Battu en 2020 après un scrutin très disputé, l’ex-édile entend revenir avec une liste «hors des partis», dans une bataille qui s’annonce à nouveau très ouverte pour la septième ville de France.
L’ancien maire divers gauche de Montpellier Philippe Saurel a annoncé samedi soir sa candidature pour les élections municipales de mars, face au maire sortant qui brigue un second mandat, le socialiste Michaël Delafosse.
L’histoire se répète mais à l’inverse: Philippe Saurel, chirurgien-dentiste de profession, soutien de la première heure d’Emmanuel Macron, avait été élu en 2014 à Montpellier en tant que dissident socialiste. Mais il avait été battu en juin 2020 au deuxième tour par son principal challenger Michaël Delafosse.
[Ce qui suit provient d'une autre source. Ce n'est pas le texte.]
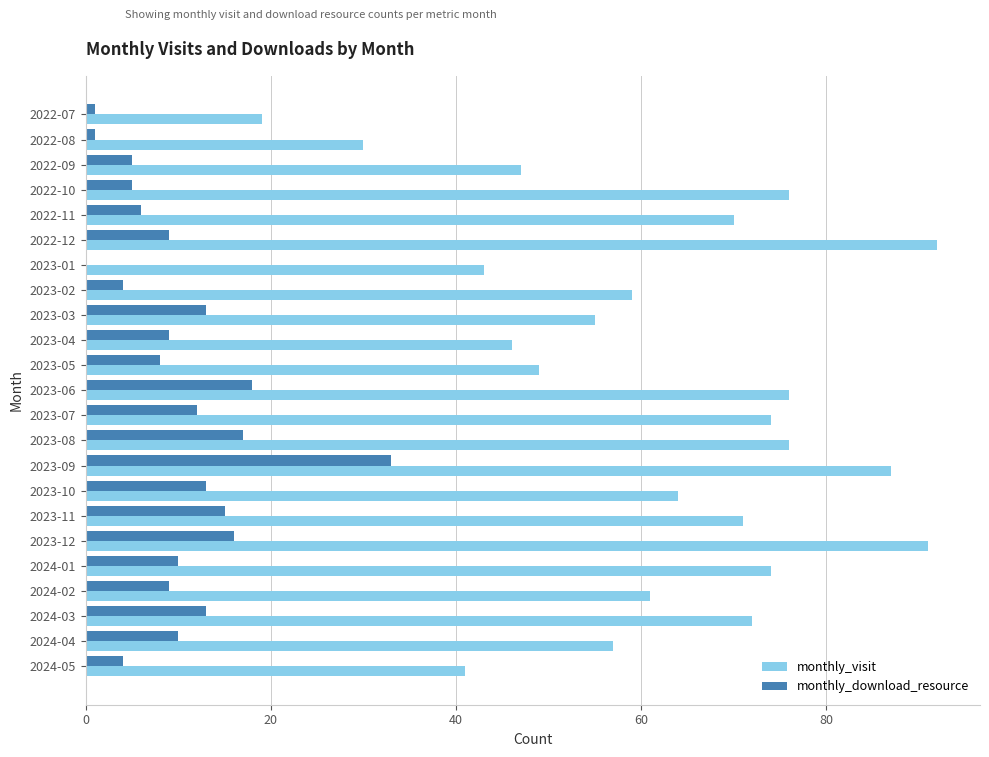

What value does the monthly_visit series have at 2023-07?

74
Qualifiée à l’époque d’élection la plus folle de France ou la plus incertaine par certains médias et observateurs, le scrutin municipal montpelliérain de 2020 avait opposé 14 listes au total. «Je porterai une liste hors des partis politiques, citoyenne avant tout, divers gauche, écologiste et soutenue par le mouvement centriste UTILES. On peut être sans étiquette politique et avoir des idées», a annoncé samedi soir M. Saurel sur son compte X.
Parmi ses promesses: «faire en sorte que la ville soit réparée, retrouve une liberté dans la vie au quotidien et puisse envisager ainsi le très bel avenir qu’elle mérite», poursuit le candidat âgé de 68 ans, ex-socialiste qui entretient des relations exécrables avec ses anciens camarades – dont Michaël Delafosse et la présidente de la Région Occitanie, Carole Delga.
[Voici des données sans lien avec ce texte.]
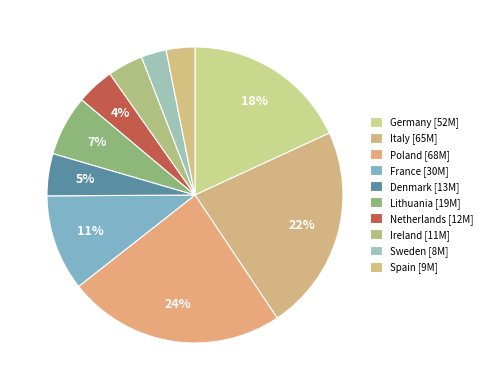

What is the smallest slice in the pie chart?

Sweden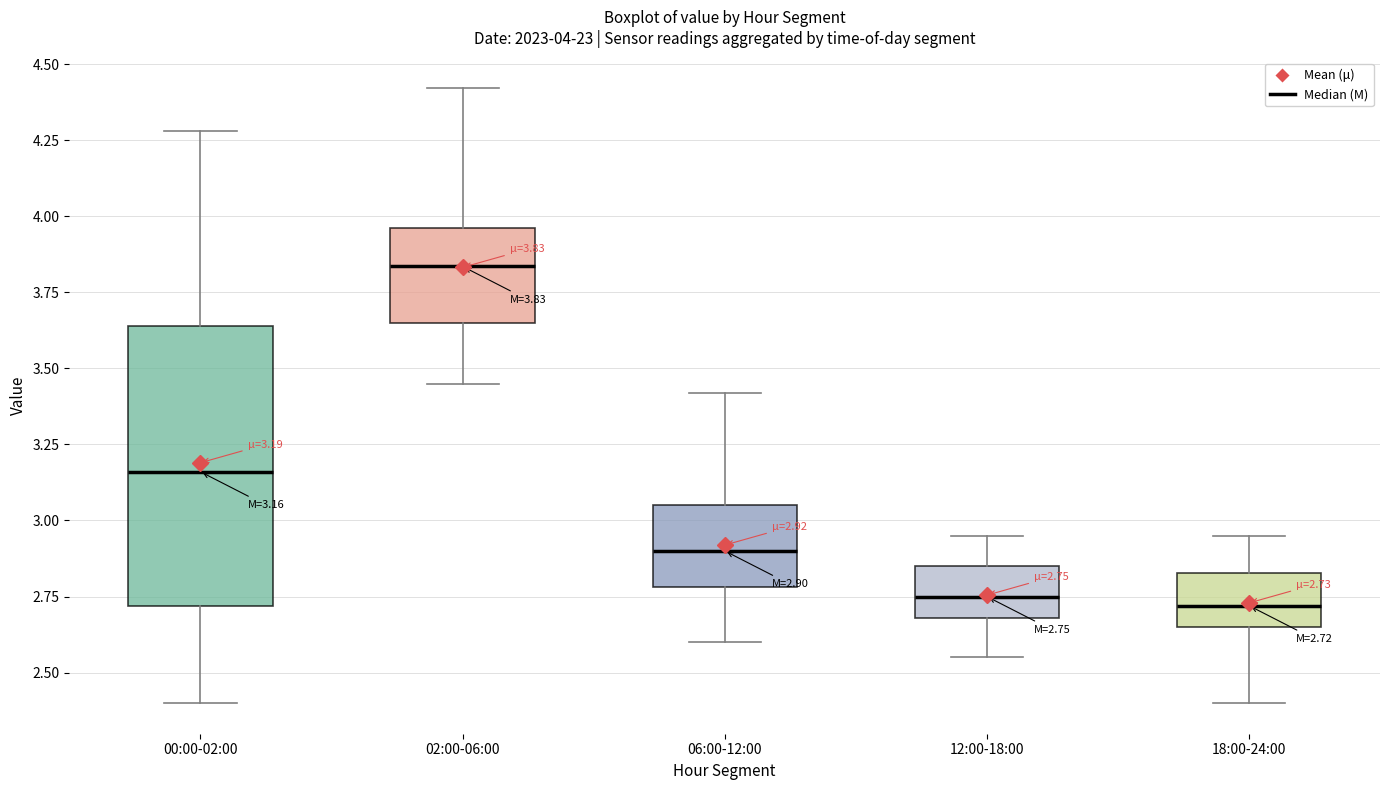

Which box has the highest median line?

02:00-06:00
Depuis sa défaite en 2020, Philippe Saurel s’est montré relativement discret sur la scène médiatique –même s’il a néanmoins alerté, en juillet 2025 dans Midi Libre, sur «une situation calamiteuse» des finances de la Métropole de Montpellier, évoquant un lourd surendettement. Dans la bataille pour la septième ville de France (300.000 habitants), Philippe Saurel aura fort à faire. Notamment avec la concurrence de Michaël Delafosse, professeur d’histoire-géographie de 48 ans, qui défend aujourd’hui «une consolidation de la politique écologique et sociale» enclenchée lors de son premier mandat.
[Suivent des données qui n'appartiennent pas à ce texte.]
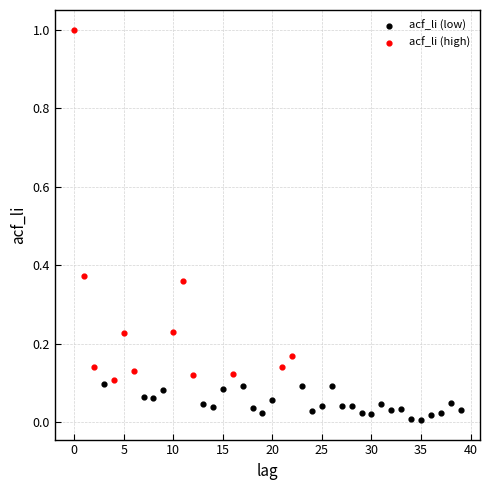

Which series reaches the minimum Y coordinate?

acf_li (low)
Son fait d’arme principal est l’instauration de la gratuité des transports en commun pour les 500.000 habitants de la Métropole et la construction d’une cinquième ligne de tram, inaugurée en décembre. Il brigue un second mandat cette fois en position de force face à des oppositions fractionnées à gauche et à droite. Sont également candidats aux élections municipales des 15 et 22 mars: le milliardaire franco-syrien Mohed Altrad, président du club de rugby MHR (Top 14), l’humoriste Rémy Gaillard -tous deux déjà candidats en 2020–, mais aussi la députée LFI Nathalie Oziol.